Liliana Arroyo: “Innovation doesn’t just involve adding a button or a smartboard”

05 February 2020
Liliana Arroyo

Liliana Arroyo Moliner is a doctor of sociology and specialises in digital social innovation. She is currently a professor and researcher at the ESADE Institute of Social Innovation.

What does innovation mean and what doesn’t it mean?

No innovation is determined merely by applying a technology or a device. Innovation means properly identifying the problems and trying to respond to them. And it’s important to remember that the response is not a device, but knowing the change we want to make. Under no circumstances can adding a button, a smartboard, an app or using Kahoot be considered innovation in itself, if it doesn’t involve cooperation among students or making them see the reality in another way. But, as a sociologist, I always insist: when we apply some kind of innovation, we must consider who we are including and who we are leaving out.

You mean the digital divide?

For example, in the case of schools, we should ask ourselves if all students have electronic devices or the same capacity to use them. What we’re seeing now is that the digital divide does not so much involve access to the device, but the capacity to use this technology responsibly. It’s not so much a lack of access as a lack of knowledge and skills to use it. This clearly shows the difference between kids from families with few resources, homes that for whatever reason don’t have the cognitive, cultural or financial capacity to support their children in their knowledge of technology.

Does access to science, technology, engineering and mathematics, or STEM, also act as a divide?

Of course. Furthermore, there’s a rather significant gender-based divide here. We are seeing that it is rather difficult to arouse a scientific vocation in girls. The way in which the narrative around STEMs is discussed and presented, where I would also add the ‘A’ referring to arts (STEAM), is not at all attractive to girls. It focuses a lot on the “thing”. Girls are generally linked to professions that they believe have meaning, that solve some kind of social problem. So, here there are two types of school: most see technology as a means to an end, but others see it as an instrument to meet certain goals.

And the schools? Do they also determine divides?

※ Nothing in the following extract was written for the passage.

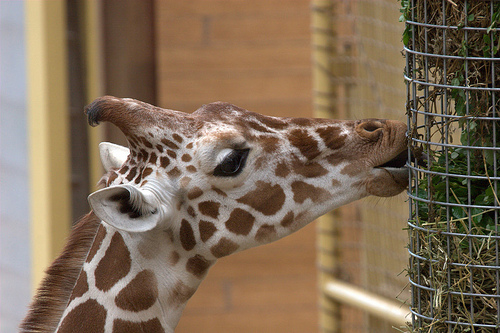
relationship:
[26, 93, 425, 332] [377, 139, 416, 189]
giraffe has mouth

There are state-run and private schools, where kids can take part in international competitions, such as the Lego League or Technovation Challenge, to arouse vocations in girls … But this doesn’t depend so much on the schools as on the professionals you have. Some motivated professionals look for projects beyond the mandatory curriculum, who generally work in private or semi-private schools. There is a whole series of schools that are starting to take part, involving their students in international competitions, but they always depend on the existence of a teacher in every school who is willing to spend their free time and energy on involving their students with these initiatives. I do think that there is an increasing difference between the options students can sign up for and the options that are actually offered. The bias here involves class, as these initiatives are most commonplace in semi-private schools. Then, there is the gender bias: as I’ve already said, girls are discouraged from studying STEM.

So, teacher training is important.

Our teaching staff is ageing and not up to date. This is another problem. Generational renewal is required to bring all that to the classroom. It’s possible to have very motivated teachers and very different teaching proposals, such as those of Escola Nova 21, and then schools that are operating in exactly the same way as they did in the 80s. And a significant part here has to do not only with the regulation, but also with the teaching staff and the enthusiasm of the professionals to update their training every year.
But isn’t the fact that, just because you’re younger you’ll be more inclined to introduce teaching innovation, something of a myth?
Yes, I think the age factor has a distinguishing point: it’s obvious that some people progress and update their training due to certain individual interest. But if you think of somebody who is 60 years and will be retiring in five years’ time, and believes that they personally don’t want to accept the challenge, then it could be said that age matters.

Is the entrepreneurial ecosystem around a school a determining factor?

Although it’s true that Barcelona is now a hub for technological innovation, it’s possible to take part remotely in many of the challenges we’ve discussed. It’s not so much a case of what you have physically to hand as the way you look at the world. If you tell the kids taking part in a project that the prize is a trip to Silicon Valley, you’re giving them the chance to go somewhere that occupies a very specific space in their imagination. I don’t initially think that there is a direct relationship between physical proximity and the incentive for innovation. It might have an influence, but it’s not a determining factor. The possibility of being involved in projects within the framework of teaching innovation does not depend so much on an on-site visit or on meeting entrepreneurs in the street as it does taking part in an international, global ecosystem that is available online.

Do you know any examples of this?

There’s an initiative called Technovision Challenge, in which girls from around the world take part in teams of four people, who are asked to identify a social problem in their environment and develop an app to provide solutions. This challenge works worldwide or in one country. For example, as part of the online jury, I’ve reviewed proposals from Kenia, Indonesia and Latin America. Actually, digitally speaking, location is not as important as being connected with groups that support innovation.

To what point does the existence of online gaming communities or certain apps help their users find a calling in the field of new technologies?

I don’t know how much being a Tik Tok user or a gamer makes you more competent. As I said before, the divide is not so much in access as in the capacity to understand what you’re doing on the internet. Those born in the late 90s are comfortable in the digital environment. But, as a child, I might know that I can turn a light on or off by pressing a button, but I have no idea how the electrical circuit works. I only capture the stimulus and the reaction. The same occurs with the internet, which is why it is important to separate the app from one’s knowledge of it.